Conclusions: Our meta-analysis suggests evidence for cigarette smoking as an independent risk factor for the development of DN in patients with both T1DM and T2DM.


The incidence of diabetes mellitus (DM) is increasing worldwide and not only does it affect quality of life for these patients but the condition also results in a huge economic burden for individuals and countries [1]. Diabetic nephropathy (DN) is one of the most common and severe microvascular complications of DM and is the leading cause of end-stage renal disease (ESRD) [2]. Once those with diabetes develop DN, pathological changes often develop progressively and cannot be easily reversed [3, 4]. DN is characterized by persistent albuminuria, arterial blood pressure elevation, and a decline in the glomerular filtration rate (GFR) [5]. Established risk factors for the development of DN include genetic susceptibility, advanced age, male gender, hypertension, poor glycemic control, duration of diabetes, and an unfavorable lipid profile [6, 7].

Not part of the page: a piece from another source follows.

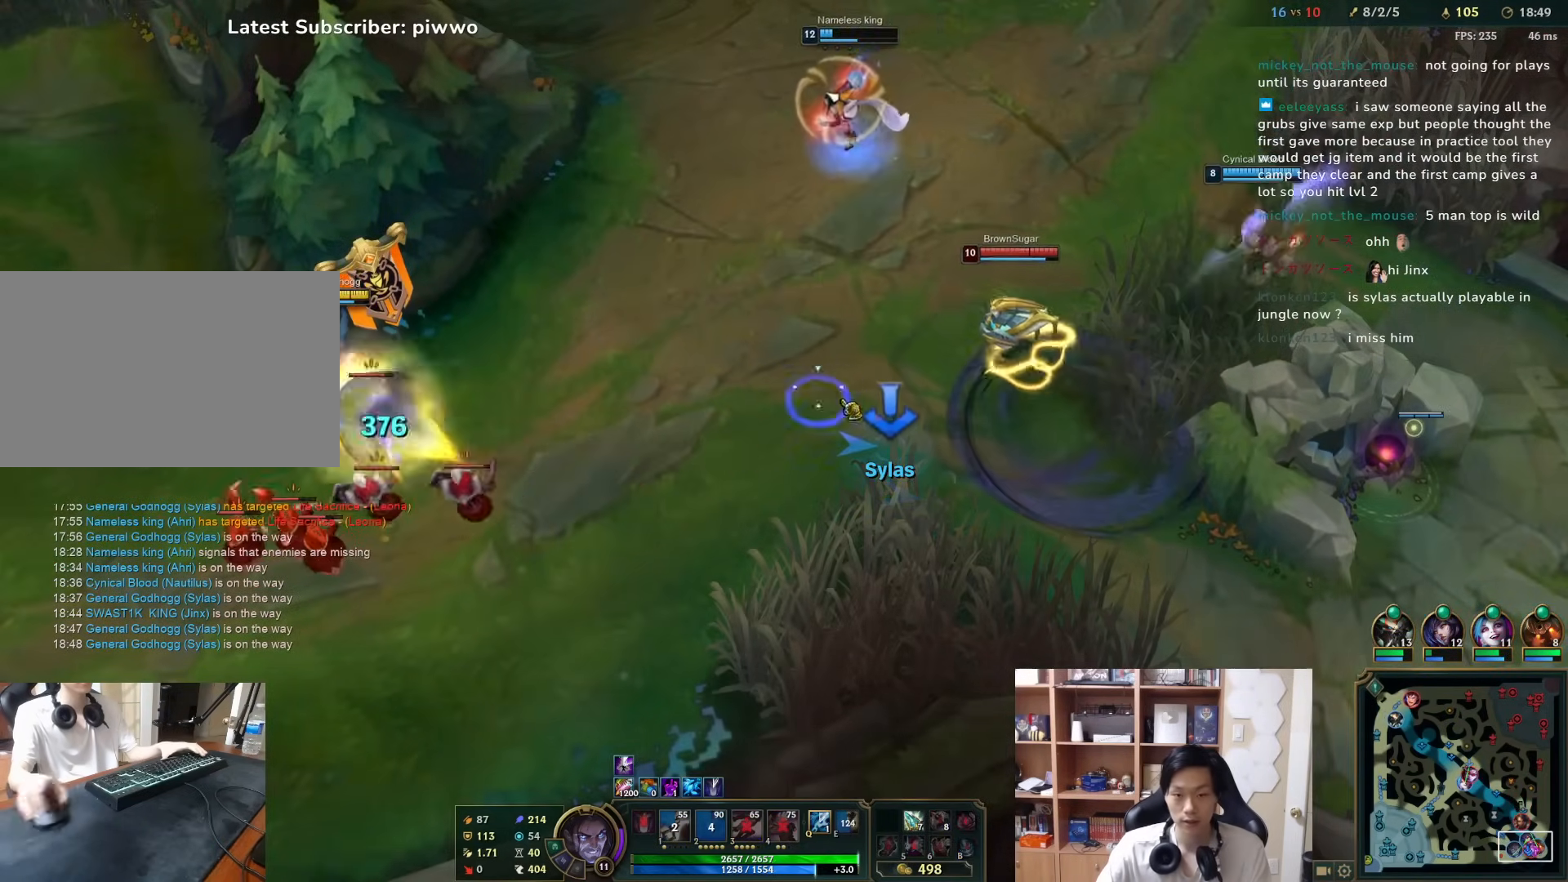
{"keys": [], "mouse": [], "events": [[33, "3", "down"], [33, "mouse_right", "up"], [100, "mouse_right", "down"], [133, "3", "up"], [167, "mouse_right", "up"], [233, "mouse_right", "down"], [267, "d", "down"], [267, "w", "down"], [317, "mouse_right", "up"], [350, "d", "up"], [383, "mouse_right", "down"], [383, "w", "up"], [483, "mouse_right", "up"]]}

Cigarette smoking is undoubtedly one of the leading causes of premature death, predominantly resulting in cardiovascular disease and cancer [8]. With regard to the deleterious effect of smoking on the kidneys, data from a recent systematic review and meta-analysis of prospective studies suggested that there is an independent association between smoking and incident chronic kidney disease (CKD) in the general population [9]. In relation to DN, smoking is considered to have harmful effects contributing to the development and progression of DN [5, 10]. However, data supporting this statement have been inconsistent. To the best of our knowledge, no systematic reviews or meta-analyses have assessed smoking as a risk factor for the development of DN, although there are many observational studies on this issue [1, 5, 1025]. Therefore, to better characterize the association between tobacco smoking status and the development of DN in patients with type 1 (T1DM) and type 2 diabetes (T2DM), we conducted a comprehensive meta-analysis of observational studies. This meta-analysis followed the guideline on meta-analysis of observational studies in epidemiology (MOOSE) [26].


Literature search

Two investigators (HF and JN) independently screened the original articles, which were written in English. We comprehensively searched for relevant studies in two databases (EMBASE, http://www.embase.com/) and MEDLINE (PubMed, http://www.ncbi.nlm.nih.gov/pubmed/) from the inception of these databases to March 31st, 2017. The search terms included the following key words: 1) smoking OR cigarette OR tobacco OR nicotine; 2) proteinuria diabetes OR diabetic macroalbuminuria OR diabetic microalbuminuria OR diabetic nephropathy OR diabetic nephropathies; and 3) cohort OR case-control OR cross-sectional. The references of included studies and relevant reviews were also checked for eligible studies.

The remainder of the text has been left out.